--- TEXT SHOWN ---

Only 3 tokens overlap — yet the summaries are semantically equivalent. An exact-match metric (BLEU) would score this 0.21, suggesting a near-total failure when in fact the prediction is perfectly correct. This is the fundamental challenge of evaluation: surface-level similarity is not the same as semantic correctness.

12
Metrics covered
3
Loss functions
SIDE
Final framework
7
Live demos

Classification Metrics: Foundation

Before we evaluate generative models, many SE tasks are classification problems. These use standard classification metrics that form the foundation for all other evaluation approaches.

Precision
Of all items predicted positive, how many truly are? TP / (TP + FP)
Recall
Of all actual positives, how many did we find? TP / (TP + FN)
F1 Score
Harmonic mean of precision and recall. 2 · P · R / (P + R)

--- INFORMATION SHOWN ---

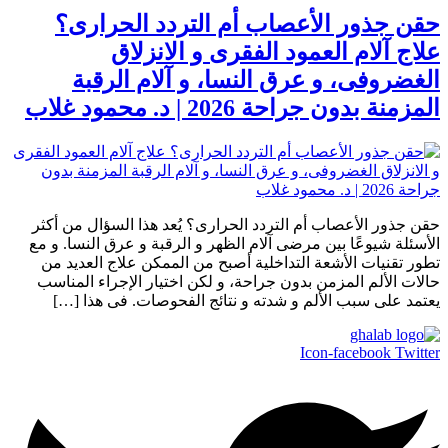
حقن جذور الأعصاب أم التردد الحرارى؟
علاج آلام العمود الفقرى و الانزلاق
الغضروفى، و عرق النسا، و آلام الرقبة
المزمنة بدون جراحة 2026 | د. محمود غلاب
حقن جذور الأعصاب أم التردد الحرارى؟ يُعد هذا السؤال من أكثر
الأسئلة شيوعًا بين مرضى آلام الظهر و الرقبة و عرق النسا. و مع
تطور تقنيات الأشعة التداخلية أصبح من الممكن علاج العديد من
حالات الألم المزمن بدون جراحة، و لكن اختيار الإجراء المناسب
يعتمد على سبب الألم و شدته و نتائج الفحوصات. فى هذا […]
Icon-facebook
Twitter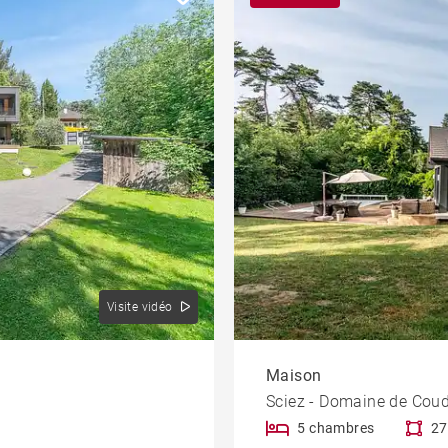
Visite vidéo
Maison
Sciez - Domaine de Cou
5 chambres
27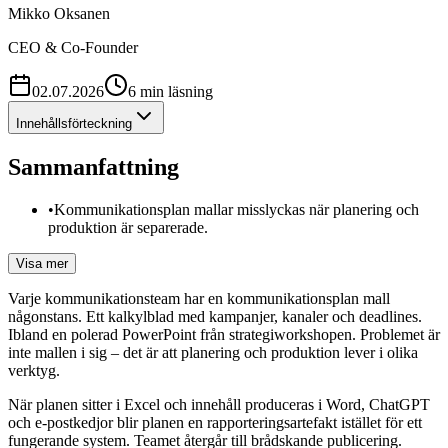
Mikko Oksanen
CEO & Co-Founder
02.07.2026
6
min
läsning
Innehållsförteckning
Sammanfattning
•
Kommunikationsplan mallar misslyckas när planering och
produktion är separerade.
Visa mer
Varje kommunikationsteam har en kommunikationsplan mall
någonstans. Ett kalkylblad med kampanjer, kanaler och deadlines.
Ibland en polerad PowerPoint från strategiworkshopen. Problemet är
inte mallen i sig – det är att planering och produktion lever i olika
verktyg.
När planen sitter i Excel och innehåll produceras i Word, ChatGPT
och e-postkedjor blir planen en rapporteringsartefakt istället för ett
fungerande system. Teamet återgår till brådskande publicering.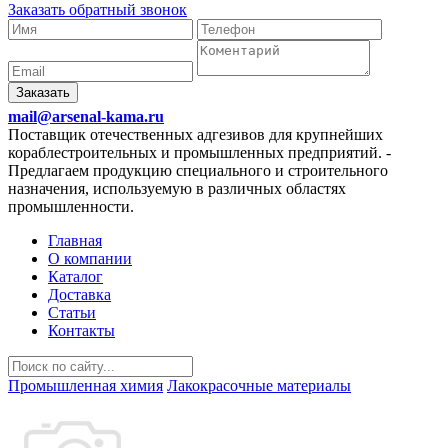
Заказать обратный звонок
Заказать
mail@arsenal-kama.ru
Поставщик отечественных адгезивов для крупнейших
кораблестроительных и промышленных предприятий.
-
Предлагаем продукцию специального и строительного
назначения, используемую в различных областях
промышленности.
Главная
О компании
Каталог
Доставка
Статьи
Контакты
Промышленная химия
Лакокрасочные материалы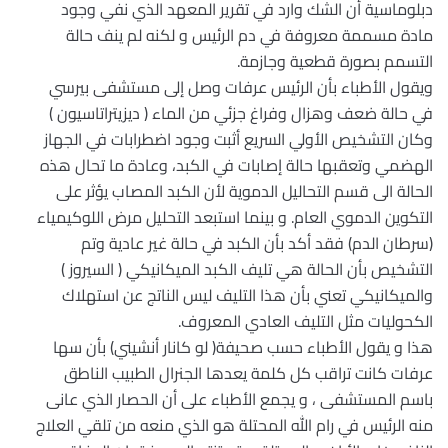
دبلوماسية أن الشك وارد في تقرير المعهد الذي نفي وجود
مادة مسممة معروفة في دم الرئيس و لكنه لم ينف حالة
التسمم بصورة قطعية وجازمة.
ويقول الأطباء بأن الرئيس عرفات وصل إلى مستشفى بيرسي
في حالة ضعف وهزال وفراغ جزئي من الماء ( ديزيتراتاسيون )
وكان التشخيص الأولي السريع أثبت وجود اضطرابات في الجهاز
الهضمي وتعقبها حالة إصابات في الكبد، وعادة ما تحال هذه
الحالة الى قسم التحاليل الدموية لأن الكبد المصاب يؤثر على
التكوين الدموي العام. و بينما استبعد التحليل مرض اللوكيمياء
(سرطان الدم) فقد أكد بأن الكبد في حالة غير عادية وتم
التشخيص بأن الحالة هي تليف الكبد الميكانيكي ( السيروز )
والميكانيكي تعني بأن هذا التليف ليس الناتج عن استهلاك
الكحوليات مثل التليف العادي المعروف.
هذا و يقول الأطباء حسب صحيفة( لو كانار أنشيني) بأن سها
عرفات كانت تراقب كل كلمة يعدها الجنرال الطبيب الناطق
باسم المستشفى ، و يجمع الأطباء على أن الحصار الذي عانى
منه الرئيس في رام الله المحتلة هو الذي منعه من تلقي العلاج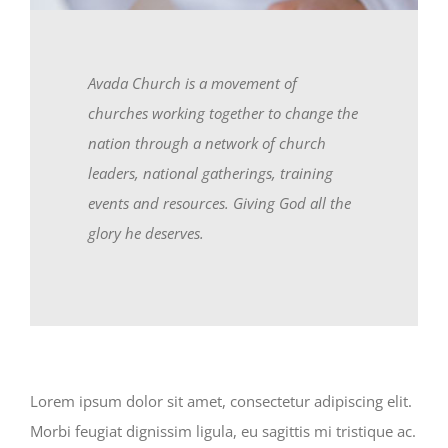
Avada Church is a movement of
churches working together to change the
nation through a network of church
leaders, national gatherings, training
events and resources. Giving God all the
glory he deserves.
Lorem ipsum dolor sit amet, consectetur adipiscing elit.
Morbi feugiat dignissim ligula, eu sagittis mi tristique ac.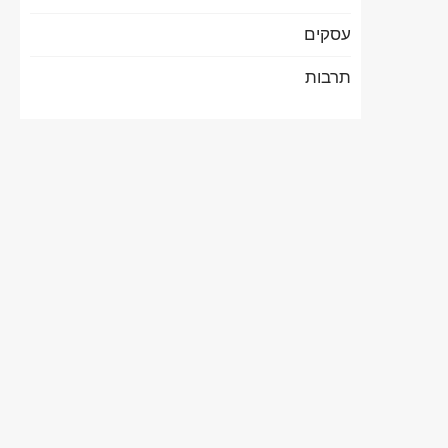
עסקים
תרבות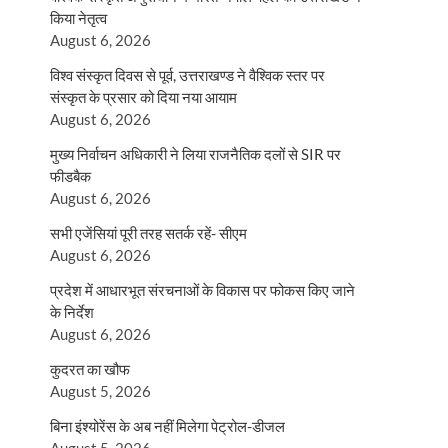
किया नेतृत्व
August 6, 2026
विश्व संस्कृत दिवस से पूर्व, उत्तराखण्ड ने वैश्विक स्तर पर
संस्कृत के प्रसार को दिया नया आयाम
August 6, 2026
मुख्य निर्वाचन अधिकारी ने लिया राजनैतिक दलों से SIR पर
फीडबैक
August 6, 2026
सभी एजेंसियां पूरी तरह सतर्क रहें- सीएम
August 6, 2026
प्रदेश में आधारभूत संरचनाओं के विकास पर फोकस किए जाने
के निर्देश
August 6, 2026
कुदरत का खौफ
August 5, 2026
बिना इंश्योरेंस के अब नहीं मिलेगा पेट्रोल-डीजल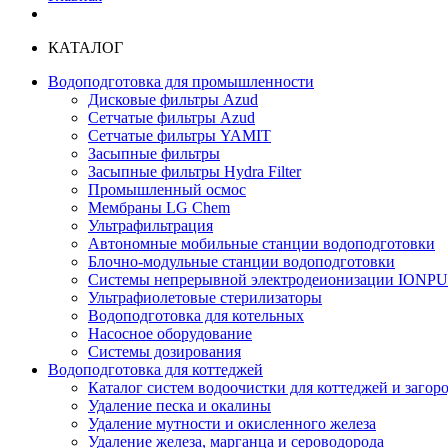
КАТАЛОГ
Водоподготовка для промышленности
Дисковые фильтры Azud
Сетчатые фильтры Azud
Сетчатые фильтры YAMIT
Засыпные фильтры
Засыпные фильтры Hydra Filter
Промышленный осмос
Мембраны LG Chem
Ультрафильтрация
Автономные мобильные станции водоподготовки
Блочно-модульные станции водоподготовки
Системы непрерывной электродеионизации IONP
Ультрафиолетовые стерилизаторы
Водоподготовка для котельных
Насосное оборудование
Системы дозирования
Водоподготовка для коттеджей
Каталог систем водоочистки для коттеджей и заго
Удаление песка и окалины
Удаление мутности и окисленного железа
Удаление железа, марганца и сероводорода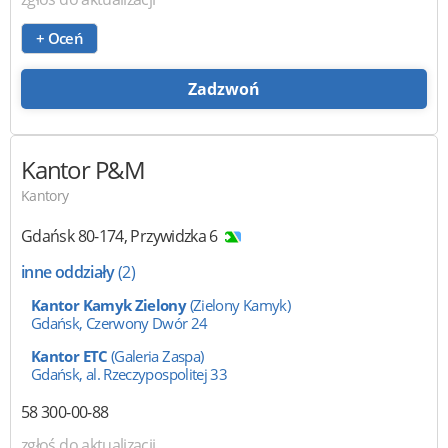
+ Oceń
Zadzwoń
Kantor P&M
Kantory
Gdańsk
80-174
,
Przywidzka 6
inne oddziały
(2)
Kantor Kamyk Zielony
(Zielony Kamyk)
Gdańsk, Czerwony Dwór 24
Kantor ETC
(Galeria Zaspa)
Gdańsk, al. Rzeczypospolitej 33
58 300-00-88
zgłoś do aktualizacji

---

**QUESTIONS TO ANSWER:**
(a) For each statement, answer yes or no on whether it agrees with the text on evaluation metrics, and quote the words of the text that decide it: (i) BLEU would score the example summaries 0.21. (ii) Recall is calculated as TP / (TP + FP). (iii) The F1 score is the arithmetic mean of precision and recall.
(b) Pick up the text on evaluation metrics at the point where it stops, and write its continuation.
The entries have no connection to the text on evaluation metrics.

**RESPONSES IN ORDER:**
(a)
(i) Yes: "An exact-match metric (BLEU) would score this 0.21"
(ii) No: "TP / (TP + FN)"
(iii) No: "Harmonic mean of precision and recall."

(b)
Accuracy
Overall correct predictions. Can be misleading with imbalanced data.

BLEU: The Workhorse Metric

BLEU (Bilingual Evaluation Understudy) measures how much the generated text's n-grams overlap with the reference. It is simple, fast, and widely used — but it has significant limitations for code evaluation. BLEU computes the precision of n-grams (sequences of 1, 2, 3, or 4 consecutive tokens) in the candidate that appear in the reference, then applies a brevity penalty to discourage short outputs.

text
BLEU = BP × exp(Σ w_n · log p_n)

where:
  p_n = modified n-gram precision
  w_n = 1/N (uniform weight, typically N=4)
  BP = min(1, e^(1 − r/c)) = brevity penalty
  r = reference length, c = candidate length

Worked Example

Reference: public int getMax(int[] arr)

Candidate: public int findMax(int[] array)

  • 1-grams: {public, int} match → precision = 2/4 = 0.50
  • 2-grams: {public int} matches → precision = 1/3 = 0.33
  • Brevity penalty: both have 4 tokens → BP = 1.00
  • BLEU-2 = 1.00 × exp(0.5 × ln(0.50) + 0.5 × ln(0.33)) = 0.41

The variable rename alone dropped the score significantly, even though the code structure is identical.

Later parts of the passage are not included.